During the initial periods, it is important to keep busy, this could be through exercise or taking up a new hobby.

Nicotine Replacement Therapy (NRT):

Nicotine replacement therapy (NRT) can also be very valuable for someone when they are quitting and giving up smoking. The range of products out there means that there is something out there for everyone.

NRT provides low level nicotine, which is the main component of a cigarette that people get addicted too. NRT can help with cravings that may occur when you stop smoking and it can be found in community pharmacists but also though your doctor or stop smoking services.

NRT compares in slow and fast release preparations, and usually a combination of both will usually offer the best relief for a person.
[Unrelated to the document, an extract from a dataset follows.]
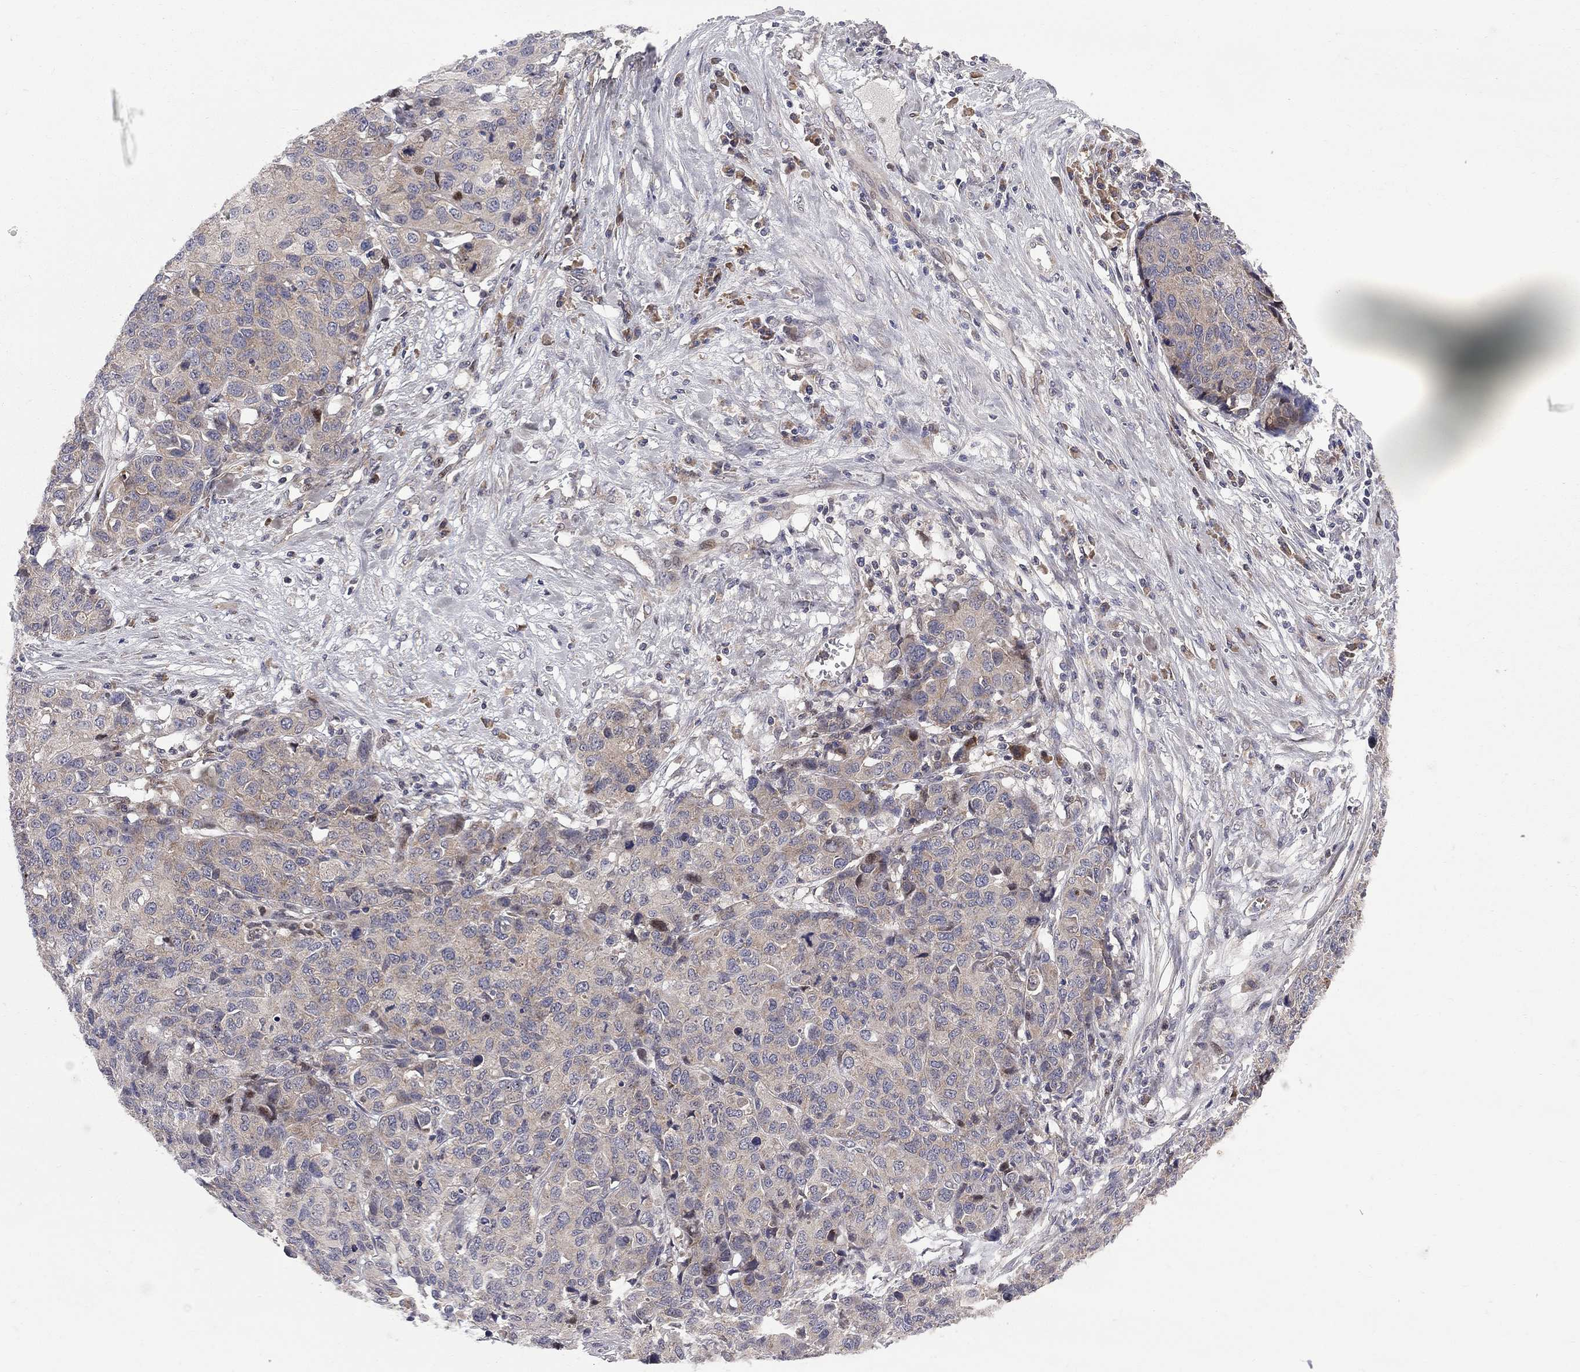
{"staining": {"intensity": "weak", "quantity": "25%-75%", "location": "cytoplasmic/membranous"}, "tissue": "ovarian cancer", "cell_type": "Tumor cells", "image_type": "cancer", "snomed": [{"axis": "morphology", "description": "Cystadenocarcinoma, serous, NOS"}, {"axis": "topography", "description": "Ovary"}], "caption": "Approximately 25%-75% of tumor cells in ovarian cancer (serous cystadenocarcinoma) display weak cytoplasmic/membranous protein positivity as visualized by brown immunohistochemical staining.", "gene": "CNOT11", "patient": {"sex": "female", "age": 87}}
The benefit of NRT is that you can slowly reduce your nicotine dose and eventually stop, and this can ease the quitting process.

woman administering nicotine replacement therapy

Support Platforms:

Alongside NRT, having a plan and keeping busy, it is also support to access the correct support when you need it. The NHS offer a free Smokefree app on smart phones and it can be used to track your progress, learn how much money you will be saving and receive daily support.

There are also other support platforms out there, including Smokefree quit smoking support group on Facebook which allows you to connect with other people going through the same process as you.

Alongside all of this, your doctor or pharmacist can also provide you support during this journey and you can discuss your concerns with them as well as the different NRT products available and which would be best suited to you.

Gaining the confidence to make the decision to quit is the first step on a journey to improving your health and those around you for the better. Understand that you are not alone on this journey and there is support out there to help you through this process.